Meyers’ Electric Performance

There is no denying that any property based on Dracula is only as good as its Dracula—and Meyers does not disappoint in that aspect. Meyers was not only able to portray the sensual side of Dracula, a trait now commonly associated with vampires; he was able to bring out his brutality, ruthlessness and—yes—even his “human” side. Meyers made Dracula so much more than an undead creature of the night, which is why fans have flocked to the character.

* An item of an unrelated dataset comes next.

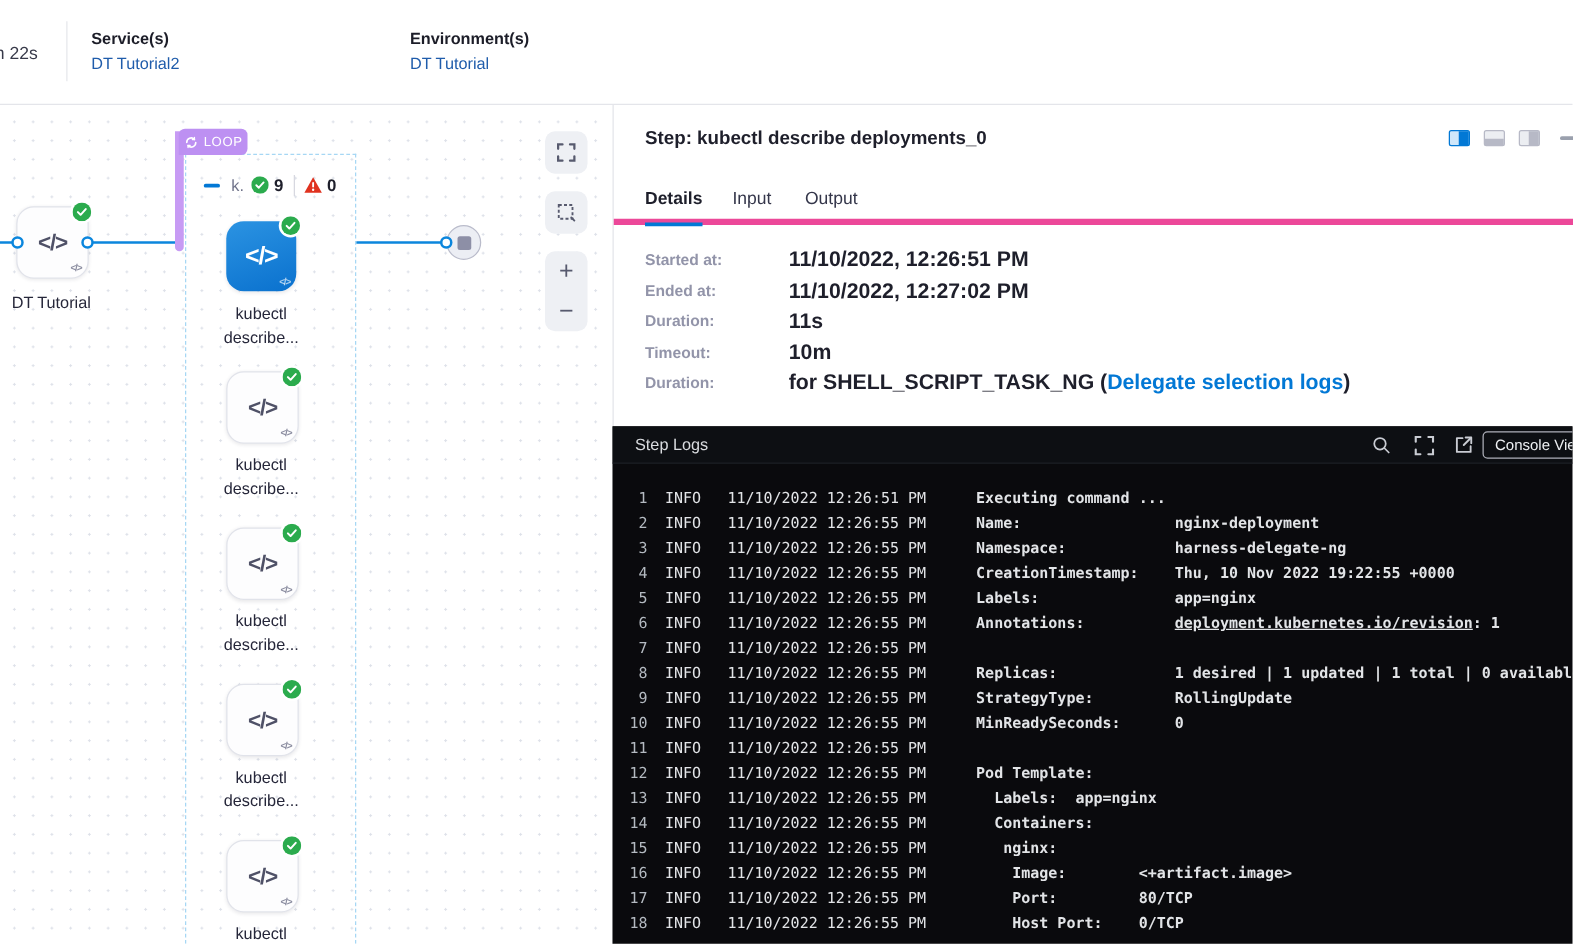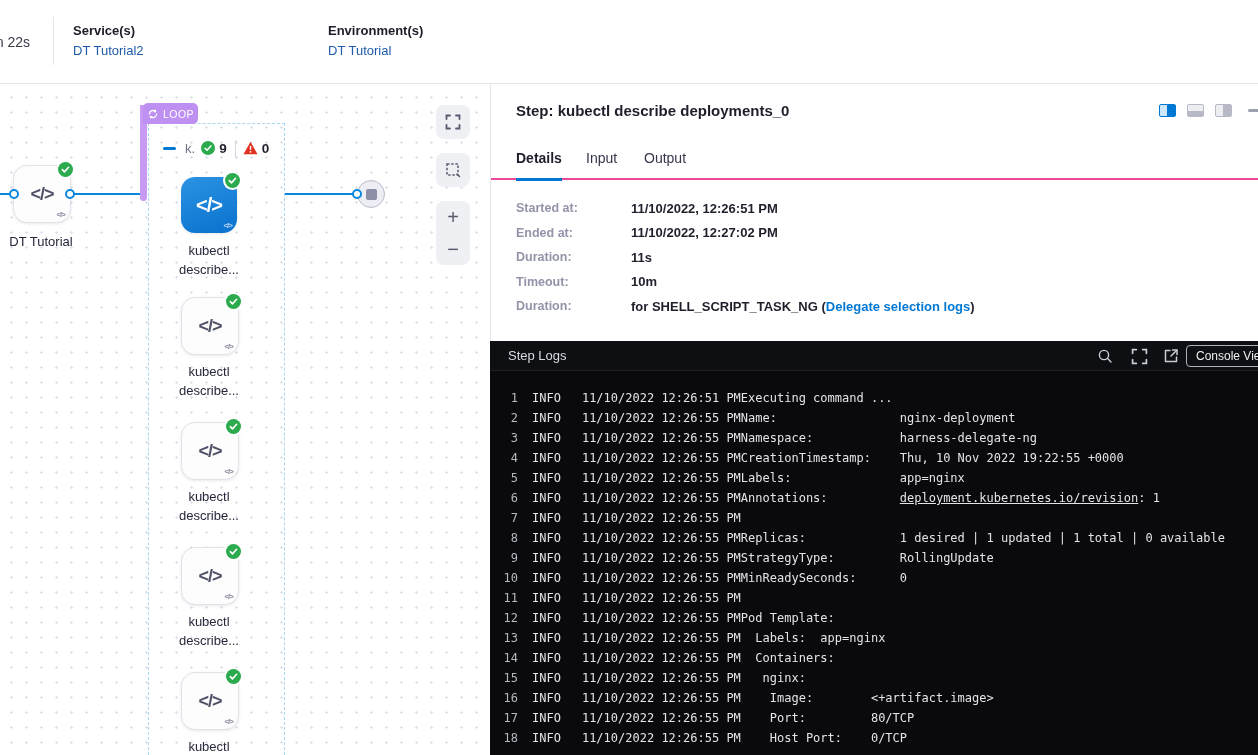"Details" #tabs { border-bottom: 2px solid #ec4899 -> 5px solid #ec4899 }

Exceptional Supporting Cast

One of the most important aspects of any TV show is its characters; and Dracula is one of those rare dramas where the supporting characters are just as interesting as the lead role. From the loyal and complex Renfield, who pledges to follow Dracula no matter where he goes; to the lonely and love-obsessed Lucy, who finds herself joining the ranks of the undead after hurting her friend (and unrequited love) Mina.

The Bad

Ratings

A show can be well written, filled with amazing characters played by wonderful actors, and tell an interesting story—and still be cancelled if the ratings are not up to par. NBC has historically shown itself to be particularly harsh on new shows with ratings which are lower than expected, which could work against Dracula if NBC decides to focus more on ratings instead of internet buzz and the size of the fan base. Dracula’s ratings were not horrible—but they were not breakout, either.